The Minnesota Supreme Court recently ruled that where an incorrect transcript of a statement the defendant made to police was introduced at trial, the defendant is nevertheless not entitled to a new trial in the interests of justice. The case, State v. Green, was handed down last week.
The case involved a particularly nasty issue -- whether a father improperly touched his 4-year-old daughter when he was helping her clean up after swimming in a lake. The jury, which ultimately convicted the defendant of both first- and second-degree criminal sexual conduct -- had received a transcript of the defendant's alleged conversation with police. According to the transcript, in response to the question, "Where did you put your fingers?" the defendant replied: “I suppose in.” Later the defense argued that the statement was “I suppose um.”
What’s disturbing is that the state conceded the transcript was erroneous, but argued that it was the defendant’s fault that it went in. The defendant was originally only charged with second degree criminal sexual conduct, which didn’t require penetration, so the defense attorney didn’t focus on that statement.
The court determined that the interests of justice didn’t require a new trial, essentially because there was other persuasive evidence against the defendant. (The court also noted the defense had use of the tape of the interview with police.)

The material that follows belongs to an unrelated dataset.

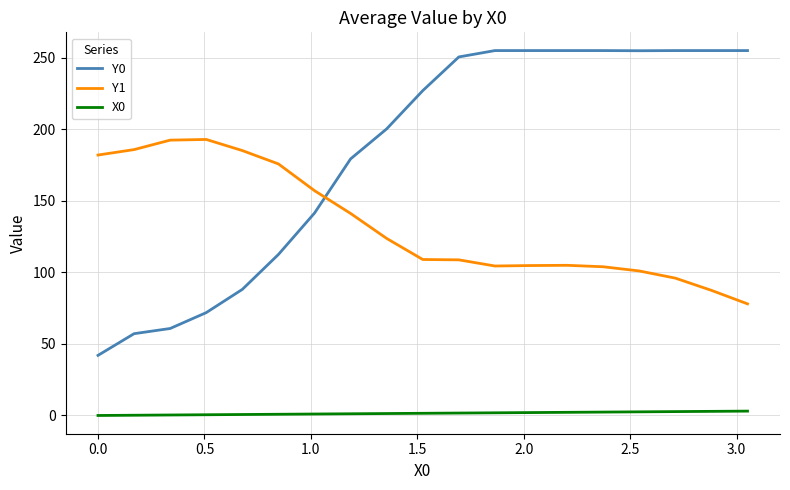

True or false: Y0 and X0 intersect in this chart.

False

Justice Paul Anderson, joined in dissent by Justice Helen Meyer, wondered what could be a stronger case for a new trial “in the interests of justice” than this one, where “the state’s transcription error changed a meaningless utterance into a confession of the defining element of the crime.”
A new trial would be expensive, but other than that I can’t see the downside of granting it. The burden to the state is a small price to pay to ensure a fair trial. And if the other evidence against the defendant really is so compelling, the state shouldn’t be reluctant to retry the case.